The second lecture, on university-level education, also appealed to me. When I studied computer science as an undergraduate between 1990 and 1994 I was a tiny minority as a female student. So any steps to widen things are welcome. This was a good talk too, although I would personally have liked more detailed coverage of the various initiatives to widen accessibility. I was left often wanting to know more, as was my husband. I also wondered just how well some of the initiatives might translate to a UK setting. It seems to me, and I may have this wrong, that university level education in the USA is far more flexible than in the UK, with more flexibility in terms of which subjects you specialise in. Whereas in the UK it is normal to apply to a specific honours programme from school. This is particularly the case in England, with three year honours degrees, but even in Scotland, with its extra year for flexibility. And it isn’t always possible to switch later.

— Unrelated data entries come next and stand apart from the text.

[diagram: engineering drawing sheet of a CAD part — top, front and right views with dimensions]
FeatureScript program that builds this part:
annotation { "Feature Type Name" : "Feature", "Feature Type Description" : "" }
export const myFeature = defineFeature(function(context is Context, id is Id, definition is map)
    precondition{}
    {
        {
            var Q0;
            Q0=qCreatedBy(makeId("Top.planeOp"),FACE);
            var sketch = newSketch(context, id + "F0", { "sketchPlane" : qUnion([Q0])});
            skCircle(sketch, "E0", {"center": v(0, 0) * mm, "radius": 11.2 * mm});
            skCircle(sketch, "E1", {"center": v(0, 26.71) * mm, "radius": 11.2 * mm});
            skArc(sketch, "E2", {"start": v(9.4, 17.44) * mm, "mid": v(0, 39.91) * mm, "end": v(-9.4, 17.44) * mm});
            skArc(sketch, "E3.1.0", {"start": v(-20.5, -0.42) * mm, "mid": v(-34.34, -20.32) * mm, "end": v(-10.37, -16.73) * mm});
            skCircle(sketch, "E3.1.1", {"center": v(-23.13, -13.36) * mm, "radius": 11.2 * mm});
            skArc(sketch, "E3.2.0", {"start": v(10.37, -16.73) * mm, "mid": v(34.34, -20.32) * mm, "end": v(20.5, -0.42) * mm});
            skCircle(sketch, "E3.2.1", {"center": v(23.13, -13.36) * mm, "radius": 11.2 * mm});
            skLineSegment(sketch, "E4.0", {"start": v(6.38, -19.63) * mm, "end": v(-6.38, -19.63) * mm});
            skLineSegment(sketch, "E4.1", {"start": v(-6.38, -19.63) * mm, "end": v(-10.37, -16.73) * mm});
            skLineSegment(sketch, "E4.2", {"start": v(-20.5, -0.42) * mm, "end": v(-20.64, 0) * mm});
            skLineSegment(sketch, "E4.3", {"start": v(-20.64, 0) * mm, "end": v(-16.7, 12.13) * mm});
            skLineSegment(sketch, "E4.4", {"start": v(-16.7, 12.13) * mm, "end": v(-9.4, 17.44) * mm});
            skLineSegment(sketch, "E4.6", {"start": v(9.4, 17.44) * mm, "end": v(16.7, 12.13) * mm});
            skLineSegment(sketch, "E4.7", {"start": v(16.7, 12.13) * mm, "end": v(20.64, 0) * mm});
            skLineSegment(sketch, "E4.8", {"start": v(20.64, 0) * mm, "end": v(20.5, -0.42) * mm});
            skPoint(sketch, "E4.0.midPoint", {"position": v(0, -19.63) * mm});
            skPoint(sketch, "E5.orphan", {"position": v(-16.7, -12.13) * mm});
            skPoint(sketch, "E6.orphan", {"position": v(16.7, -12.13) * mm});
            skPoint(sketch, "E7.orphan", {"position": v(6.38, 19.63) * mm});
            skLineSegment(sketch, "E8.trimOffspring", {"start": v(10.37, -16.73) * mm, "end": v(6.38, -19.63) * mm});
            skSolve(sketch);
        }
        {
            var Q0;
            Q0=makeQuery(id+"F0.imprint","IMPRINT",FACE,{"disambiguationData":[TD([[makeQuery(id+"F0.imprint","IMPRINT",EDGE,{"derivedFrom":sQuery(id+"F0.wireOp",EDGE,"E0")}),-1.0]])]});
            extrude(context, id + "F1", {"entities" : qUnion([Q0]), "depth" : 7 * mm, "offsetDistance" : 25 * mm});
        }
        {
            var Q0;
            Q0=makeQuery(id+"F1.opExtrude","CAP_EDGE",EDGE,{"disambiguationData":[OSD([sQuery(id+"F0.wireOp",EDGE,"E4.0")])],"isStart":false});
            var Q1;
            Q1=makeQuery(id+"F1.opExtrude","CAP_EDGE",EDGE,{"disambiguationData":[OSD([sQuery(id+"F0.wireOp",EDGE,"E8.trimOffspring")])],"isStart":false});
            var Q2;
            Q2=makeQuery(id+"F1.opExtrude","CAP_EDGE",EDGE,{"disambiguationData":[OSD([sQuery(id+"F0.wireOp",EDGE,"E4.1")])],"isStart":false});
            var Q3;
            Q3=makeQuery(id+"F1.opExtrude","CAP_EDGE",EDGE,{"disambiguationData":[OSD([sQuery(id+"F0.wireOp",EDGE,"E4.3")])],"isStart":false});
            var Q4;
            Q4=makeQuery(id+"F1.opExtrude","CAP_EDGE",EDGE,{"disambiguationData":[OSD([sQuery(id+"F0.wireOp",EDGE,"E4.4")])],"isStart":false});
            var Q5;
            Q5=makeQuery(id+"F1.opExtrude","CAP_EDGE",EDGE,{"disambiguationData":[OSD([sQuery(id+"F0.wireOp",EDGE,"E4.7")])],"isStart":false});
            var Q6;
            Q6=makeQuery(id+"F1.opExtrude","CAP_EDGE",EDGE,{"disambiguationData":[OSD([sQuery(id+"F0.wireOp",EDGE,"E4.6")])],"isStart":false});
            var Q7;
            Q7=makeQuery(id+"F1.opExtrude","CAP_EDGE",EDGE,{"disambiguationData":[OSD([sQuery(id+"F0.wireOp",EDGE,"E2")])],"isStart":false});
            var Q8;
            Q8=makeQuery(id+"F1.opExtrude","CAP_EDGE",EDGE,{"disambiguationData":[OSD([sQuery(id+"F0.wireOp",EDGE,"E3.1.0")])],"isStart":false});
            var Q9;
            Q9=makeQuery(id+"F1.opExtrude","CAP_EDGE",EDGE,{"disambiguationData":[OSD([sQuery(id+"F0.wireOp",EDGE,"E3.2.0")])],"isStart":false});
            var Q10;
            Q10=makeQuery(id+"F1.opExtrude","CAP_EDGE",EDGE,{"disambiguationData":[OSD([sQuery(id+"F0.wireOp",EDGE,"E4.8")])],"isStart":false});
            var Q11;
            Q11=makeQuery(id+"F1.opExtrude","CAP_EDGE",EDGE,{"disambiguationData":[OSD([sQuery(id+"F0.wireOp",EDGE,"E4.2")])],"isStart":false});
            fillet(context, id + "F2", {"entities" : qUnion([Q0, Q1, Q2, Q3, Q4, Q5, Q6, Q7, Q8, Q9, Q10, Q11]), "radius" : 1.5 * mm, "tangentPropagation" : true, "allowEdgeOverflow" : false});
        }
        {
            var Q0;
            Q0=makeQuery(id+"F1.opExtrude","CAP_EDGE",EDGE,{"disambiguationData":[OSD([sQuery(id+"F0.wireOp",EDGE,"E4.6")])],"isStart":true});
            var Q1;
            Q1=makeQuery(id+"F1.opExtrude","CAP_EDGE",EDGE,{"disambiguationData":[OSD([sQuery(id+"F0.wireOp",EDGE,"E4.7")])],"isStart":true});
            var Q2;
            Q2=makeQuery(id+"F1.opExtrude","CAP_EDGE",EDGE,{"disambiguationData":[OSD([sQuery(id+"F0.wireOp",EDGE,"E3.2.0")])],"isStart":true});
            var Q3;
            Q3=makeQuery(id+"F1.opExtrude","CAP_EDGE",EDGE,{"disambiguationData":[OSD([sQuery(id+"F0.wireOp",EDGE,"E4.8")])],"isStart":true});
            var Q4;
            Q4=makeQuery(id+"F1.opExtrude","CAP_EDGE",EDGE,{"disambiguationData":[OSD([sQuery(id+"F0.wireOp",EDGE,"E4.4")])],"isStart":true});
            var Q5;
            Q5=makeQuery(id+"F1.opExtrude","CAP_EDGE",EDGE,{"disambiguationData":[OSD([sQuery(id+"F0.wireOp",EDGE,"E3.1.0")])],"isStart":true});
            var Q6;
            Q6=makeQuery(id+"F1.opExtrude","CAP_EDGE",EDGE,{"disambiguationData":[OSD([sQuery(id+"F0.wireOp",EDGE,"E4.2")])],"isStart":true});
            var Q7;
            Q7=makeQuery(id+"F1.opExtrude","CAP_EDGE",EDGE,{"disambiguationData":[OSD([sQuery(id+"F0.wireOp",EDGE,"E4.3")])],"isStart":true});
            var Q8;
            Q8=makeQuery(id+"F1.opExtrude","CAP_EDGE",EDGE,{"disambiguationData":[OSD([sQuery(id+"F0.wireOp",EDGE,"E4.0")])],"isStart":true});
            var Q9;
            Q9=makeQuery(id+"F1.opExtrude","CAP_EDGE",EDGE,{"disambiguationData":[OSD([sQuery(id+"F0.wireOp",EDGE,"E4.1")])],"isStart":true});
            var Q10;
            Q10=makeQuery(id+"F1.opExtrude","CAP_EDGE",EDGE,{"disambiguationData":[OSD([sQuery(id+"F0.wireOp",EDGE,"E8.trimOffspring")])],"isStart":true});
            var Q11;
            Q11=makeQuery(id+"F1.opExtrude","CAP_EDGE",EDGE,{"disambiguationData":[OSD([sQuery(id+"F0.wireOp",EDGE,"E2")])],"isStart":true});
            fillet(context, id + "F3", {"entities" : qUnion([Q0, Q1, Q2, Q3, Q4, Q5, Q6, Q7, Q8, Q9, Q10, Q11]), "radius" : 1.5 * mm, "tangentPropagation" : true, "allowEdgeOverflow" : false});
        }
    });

My future husband and I – both undergraduates at St Andrews between 1990 and 1994 – wanted at the end of our first year to switch to joint honours computer science and astronomy, both quite unaware that the other was trying to do this at the same time. But the university authorities had just scrapped that honours degree combination, so we were told no, and I opted for just computer science, and my husband physics and astronomy. Though if we’d applied straight to do this combination from school we could have done it. Whereas in the USA I get the feeling that things are more modular and more flexible, and e.g. there is more room for people to move to computer science from other subjects later during their degree programmes.

This talk ran for quite a long time, leaving little time for questions, but there were interesting ones. I was particularly amused by the discussion of funded versus self-funded PhDs. After leaving computer science I switched to history, studied to completed PhD level. There is virtually no public PhD funding available for humanities students, meaning there is a much stronger tradition of e.g. history students self-funding, usually part-time. This is rarely in my experience done for employment purposes and to lead to increased salaries, but more for personal development and an intellectual challenge. But it does lead to a very different research environment from hard sciences like computer science, where the balance is more towards full-time funded PhDs going on to academia or industry.

Anyway I’m really glad that I went, sorry I’m missing the last talk. Many thanks to Maria and the organisers for such an interesting event. And for opening it to alumni like me and my husband.